TEXTE PRÉSENTÉ →

==================================================

Corée du Sud : Al-Azhar a un rôle officiel dans ce pays, et l’Etat combat l’extrémisme et soutient le soufisme
L’islam est peu
répandu en Corée du Sud, et le nombre de musulmans est estimé à quelque 200
mille personnes, soit 0,4% du total des habitants, nombre d’entre eux étant des
émigrés de pays musulmans ou de pays où les musulmans sont en grand nombre,
tandis que les autres sont des Coréens convertis[i].
Le petit nombre
de musulmans dans ce pays vient de l’ignorance par les Coréens des règles
correctes de l’islam, ainsi que de l’importance dans les médias des
informations relatives aux groupes de l’islam politique comme al-Qaïda et
Daech, ce qui a conduit à donner une image négative de l’islam. Il faut aussi
mentionner les mises en garde de certains groupes religieux non musulmans contre
le danger des musulmans, de la diffusion de la nourriture « halal »
ou de l’islamisation des familles par le biais du mariage des jeunes filles
coréennes avec des musulmans. Tout cela a contribué à semer la peur de l’islam
chez les Coréens[ii].
Malgré cela, on
trouve en Corée du Sud huit mosquées et un petit nombre de centres islamiques
dispersés en divers endroits du pays, dont la capitale Séoul, la ville de Busan
et autres.
Les rapports
officiels indiquent par ailleurs que le gouvernement de Corée du Sud a dépensé
200 millions de wons (175000 dollars) pour la construction de lieux de prière
pour les musulmans dans les lieux touristiques, et le pays vise à attirer
davantage de touristes musulmans[iii].
Contributions
arabes
Certains pays
arabes ont contribué à répandre l’islam en Corée du Sud. C’est ainsi que
l’Arabie saoudite a octroyé des bourses d’études à la première génération de
musulmans coréens, comme Abdel Rahman Li Ju Hwa, qui est devenu le premier imam
de Corée du Sud, après avoir étudié à l’Université de Médine[iv].
L’Arabie saoudite
a contribué aussi à répandre l’islam par le biais des mosquées, comme la
Mosquée centrale de Séoul, la première à avoir été construire, en 1976.

==================================================

DONNÉES FOURNIES →
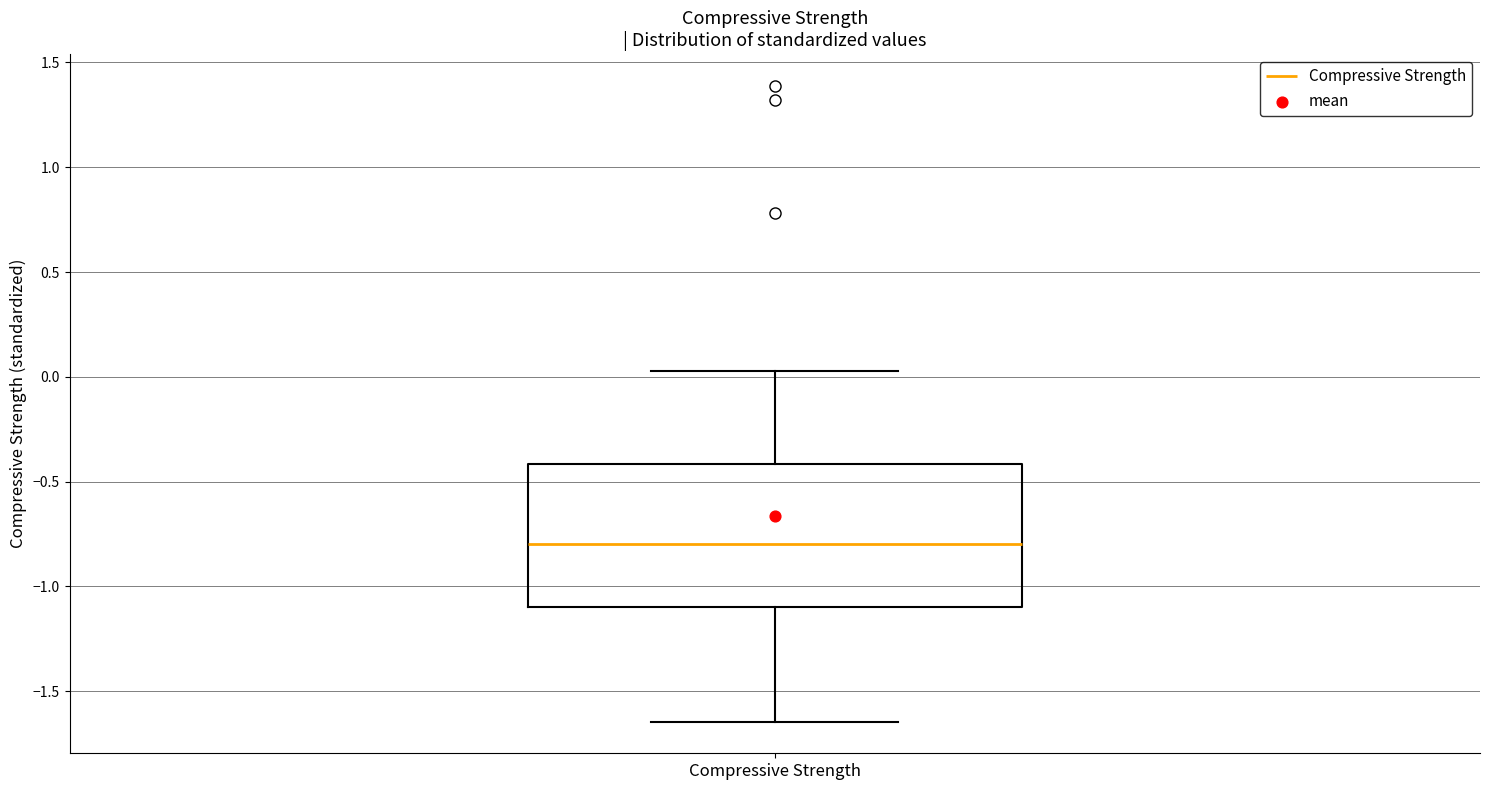

Where does the median line of the box for Compressive Strength sit on the y-axis? The values are not printed on the chart, so give them approximately, as read against the axis.

-0.80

==================================================

OBJECTIF DE L'EXERCICE → Recopiez sans rien changer le passage du texte présenté qui va de « Contributions » à « construire, en 1976. ». Appuyez-vous uniquement sur le texte présenté.

RÉSULTAT DE L'EXERCICE →
Contributions
arabes
Certains pays
arabes ont contribué à répandre l’islam en Corée du Sud. C’est ainsi que
l’Arabie saoudite a octroyé des bourses d’études à la première génération de
musulmans coréens, comme Abdel Rahman Li Ju Hwa, qui est devenu le premier imam
de Corée du Sud, après avoir étudié à l’Université de Médine[iv].
L’Arabie saoudite
a contribué aussi à répandre l’islam par le biais des mosquées, comme la
Mosquée centrale de Séoul, la première à avoir été construire, en 1976.